At Stardom New Blood 16, an event promoted by World Wonder Ring Stardom on October 19, 2024, she teamed up with Spike Nishimura in a losing effort against Neo Genesis (Starlight Kid and Miyu Amasaki). Yuna competed for the first time in a Stardom main pay-per-view at Stardom Year-End X'Mas Night 2025 on December 24, where she teamed up with Chihiro Hashimoto, Yuu and Manami in a losing effort against Empress Nexus Venus (Hanako and Maika and God's Eye (Ranna Yagami and Syuri).

===Sendai Girls' Pro Wrestling (2023–present)===
Yuna made her professional wrestling debut in Sendai Girls' Pro Wrestling at a house show from August 9, 2023, where she wrestled an also debuting Rea Marumori into a time-limit draw.
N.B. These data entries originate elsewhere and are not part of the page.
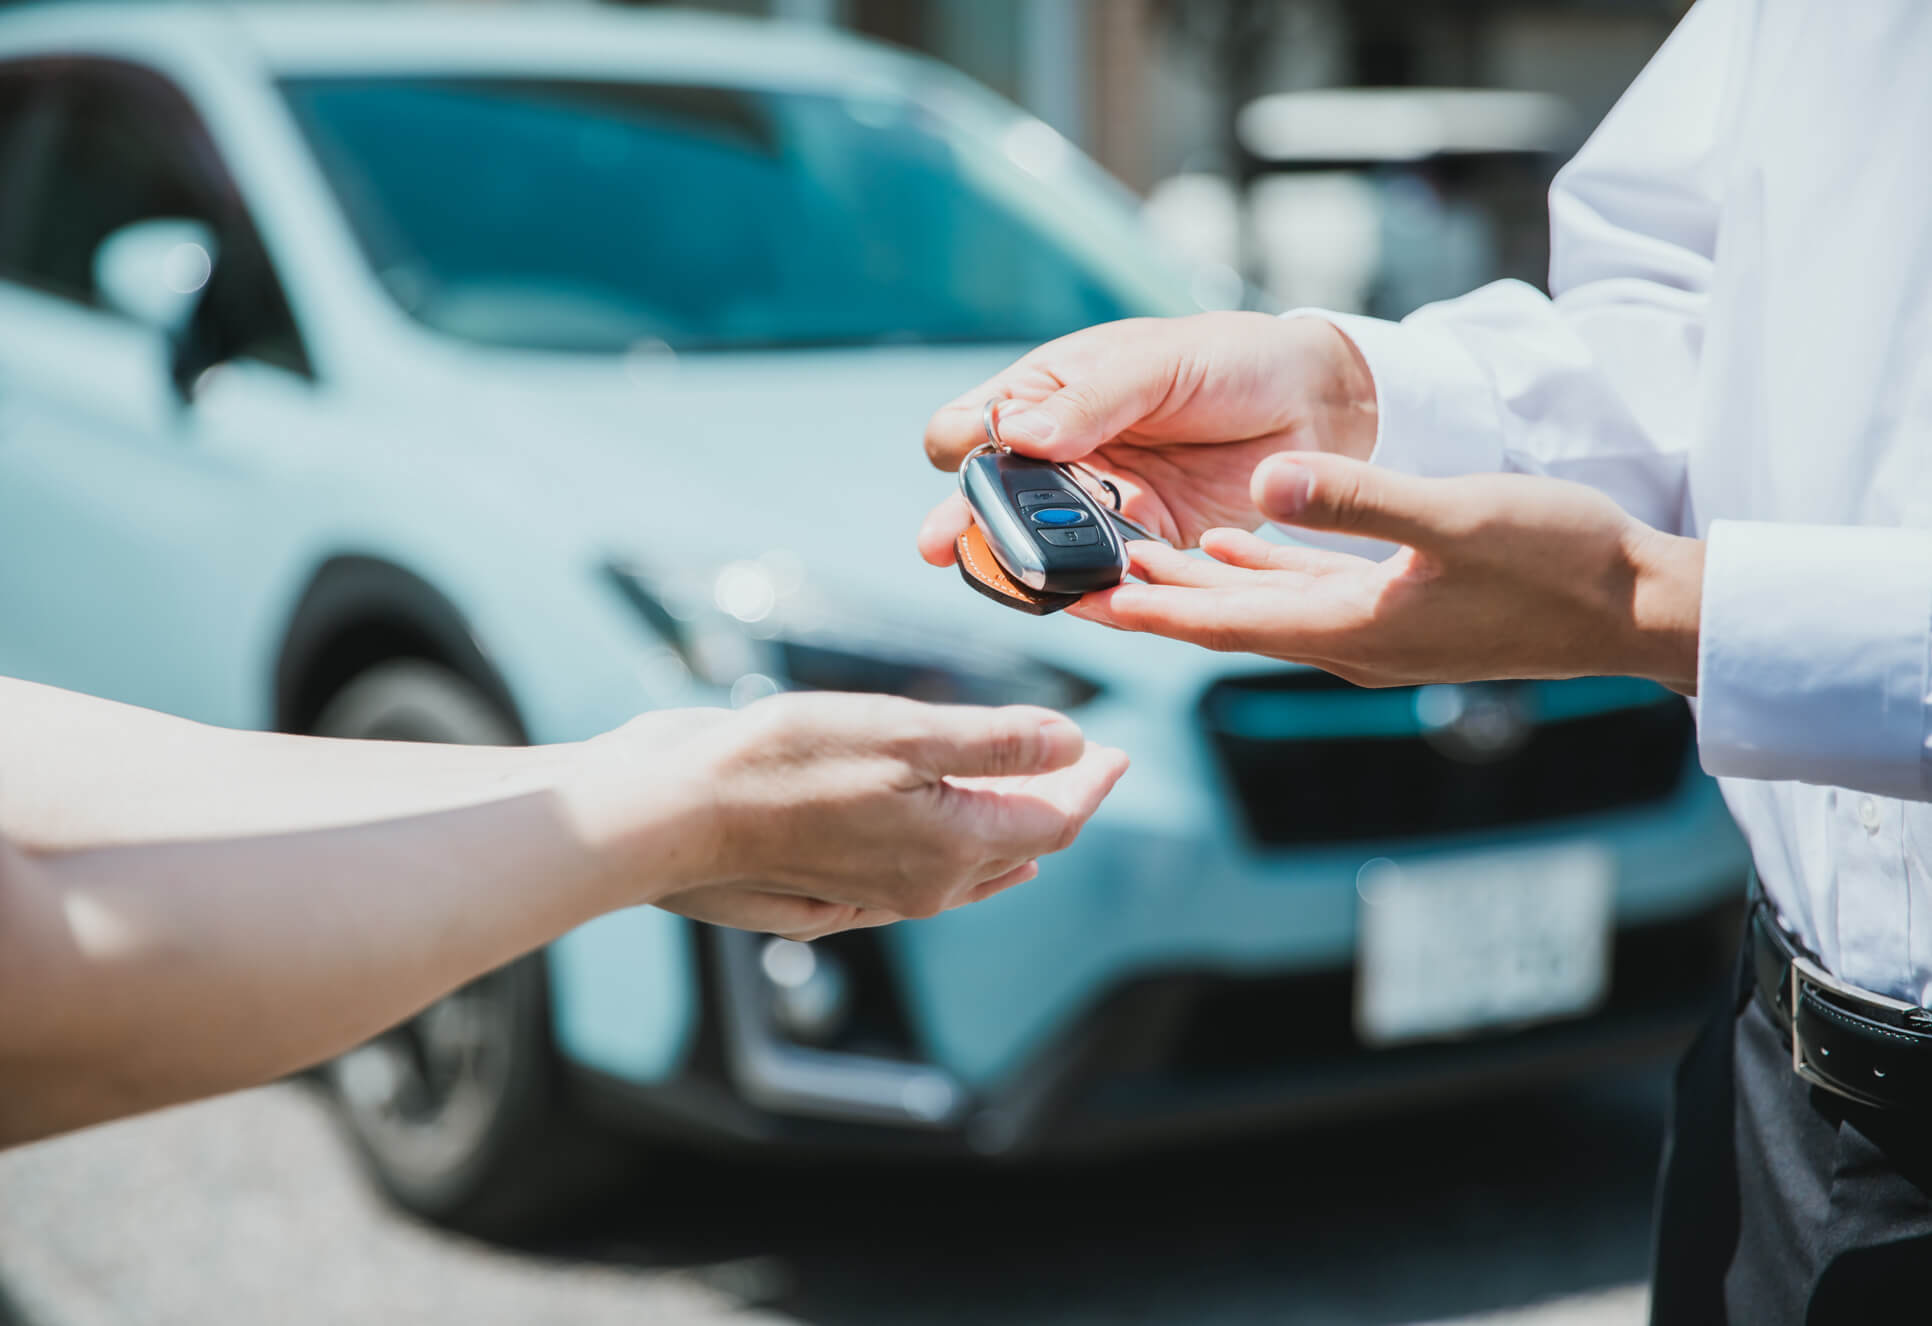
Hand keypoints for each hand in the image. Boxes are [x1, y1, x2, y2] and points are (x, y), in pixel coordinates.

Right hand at [576, 695, 1128, 939]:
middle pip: (1020, 847)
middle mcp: (926, 884)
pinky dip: (960, 855)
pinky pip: (926, 881)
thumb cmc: (783, 763)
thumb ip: (996, 743)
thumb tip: (1073, 746)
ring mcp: (881, 892)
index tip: (1117, 752)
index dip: (1091, 783)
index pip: (1053, 820)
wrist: (676, 814)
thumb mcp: (904, 734)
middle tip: (1090, 765)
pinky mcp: (839, 887)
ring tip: (1038, 799)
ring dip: (1013, 830)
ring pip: (974, 868)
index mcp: (954, 847)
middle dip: (1061, 803)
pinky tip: (958, 849)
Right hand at [917, 312, 1374, 561]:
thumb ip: (1089, 402)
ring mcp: (1097, 502)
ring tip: (1013, 575)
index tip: (978, 458)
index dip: (963, 448)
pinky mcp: (1144, 543)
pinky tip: (1079, 593)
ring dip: (1023, 560)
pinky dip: (1088, 585)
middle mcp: (1061, 454)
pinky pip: (1102, 573)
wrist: (1314, 402)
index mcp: (1045, 395)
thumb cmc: (1228, 358)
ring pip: (1037, 544)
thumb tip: (1016, 432)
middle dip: (968, 523)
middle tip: (946, 545)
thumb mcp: (1154, 364)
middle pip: (990, 499)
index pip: (968, 428)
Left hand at [1071, 451, 1702, 692]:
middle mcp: (1351, 643)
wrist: (1638, 606)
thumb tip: (1261, 488)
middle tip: (1082, 578)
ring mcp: (1377, 632)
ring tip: (1136, 562)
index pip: (1222, 625)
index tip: (1081, 604)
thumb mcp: (1453, 516)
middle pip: (1227, 623)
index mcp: (1351, 629)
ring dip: (1199, 588)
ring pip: (1261, 610)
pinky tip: (1237, 544)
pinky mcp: (1402, 612)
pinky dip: (1260, 574)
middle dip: (1155, 603)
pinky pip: (1306, 596)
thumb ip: (1356, 501)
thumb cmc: (1558, 560)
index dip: (1149, 614)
During her time with the promotion, she chased for various accomplishments. At Senjo The Biggest on August 24, 2025, she defeated Aya Sakura to win the first title of her career, the Sendai Girls Junior Championship.

Yuna competed in one of the promotion's signature events, the Jaja Uma tournament, in which she scored her best result at the 2024 edition where she defeated Miria Koga in the second rounds, then fell short to Aya Sakura in the semifinals.